Axe Grinding Stone Discovered

Fun day today: went down to the crick with Bob and Bob, the latter of whom had found a grinding stone in the water while fly fishing.  Given where it was, it is probably from an axe manufactory of the mid- to later nineteenth century.  Took a while to find it, but success as you can see here.

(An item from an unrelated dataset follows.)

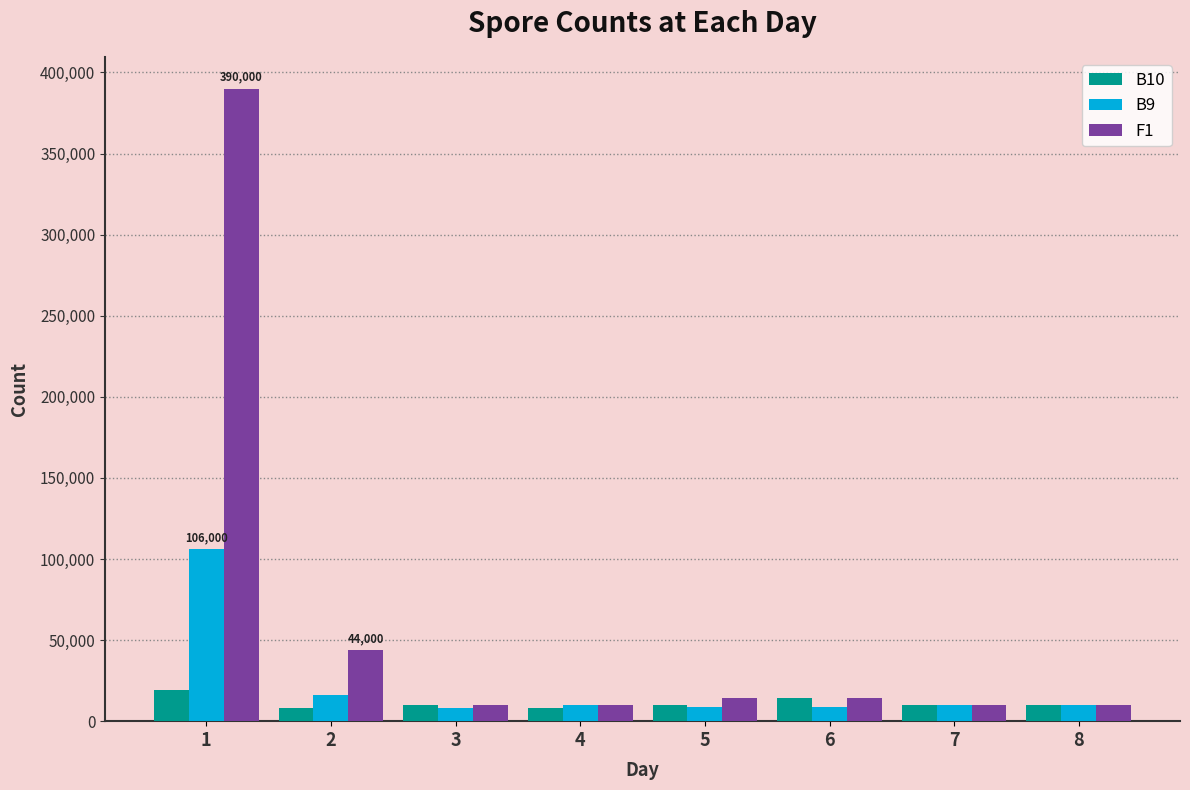

What is the total value across all series at 8?

30000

It is about 3ft. in diameter and 4in. thick.  Can't tell what kind of stone just yet as it is moss-covered.  Exciting remnant of a disappeared local industry:
Mann Grindstone coming up out of the stream
Next step is to get it to the Bellefonte Historical Museum as an important part of our local industrial heritage.

13 February 2011

Nice Letterhead from Bellefonte

click to enlarge
Not much to report in central PA industrial history during these snowy months.  But at the left is a neat bit of letterhead that recently passed through eBay. It appears that Mr. H. Mann (Harvey Mann, 1804-70) bought what looks to be a long ton of coal for $7.35.  No doubt this went to power his axe factories, i.e., Mann's Axe Factory, located just up the Logan Branch of Spring Creek from Bellefonte or possibly his second axe factory up the main branch of Spring Creek, now in the area known as Fisherman's Paradise.  Mann's axes are famous in central PA, and while those from Lewistown fetch a few dozen dollars in antique shops and on eBay, if you can find one stamped 'Bellefonte' or 'Axemann' (the village on Logan Branch today), you have a rare piece indeed.  He closed these factories in 1870 and concentrated his works at Lewistown (later American Axe and Tool, and now part of Collins Axes).

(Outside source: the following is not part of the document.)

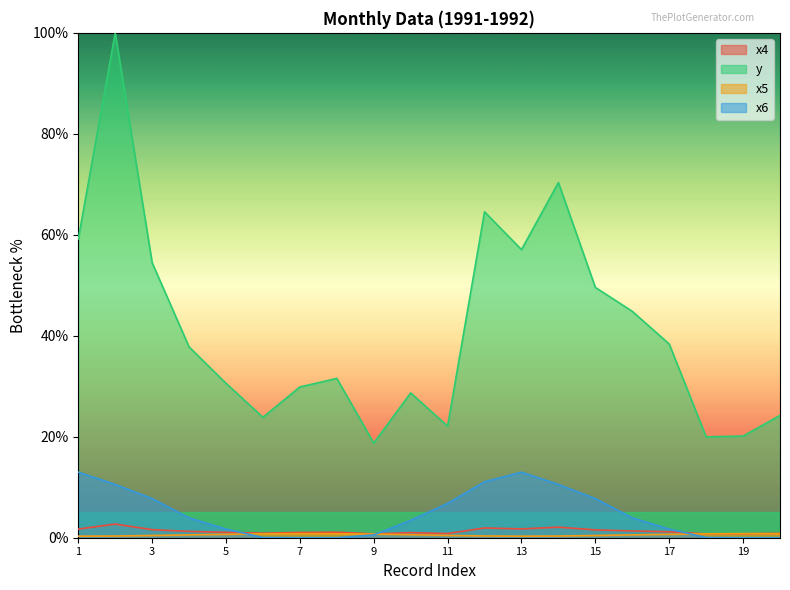

True or false: x6 has more than 0 interior local peaks.

True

William Shortlidge and Bond Valentine (1834-89; one of the sons of the Valentine iron family) establisehd their fuel company down near the train depot (possibly where the CVS is today?) and became a thriving business.  In the 1874 Bellefonte directory they are said to stock coal, grain, lime, and powder (gunpowder?). On January 12 of the very year of the above invoice, the local Democratic Watchman newspaper reported:
Several months since we noticed the fact that Messrs. Shortlidge & Co. were about establishing a coal yard in this place, and commended them to the patronage of our people. Since then it has become a fixed institution, and is to day one of the greatest conveniences to coal consumers that we could have. Not only do they keep a large supply always on hand, but they keep the best quality, and sell it at the lowest possible figure. They have also, in connection - with their coal yard, and extensive lime manufactory, where the best quality of wood burnt lime can be had at al times. Persons in need of coal or those who contemplate building, should give them a call.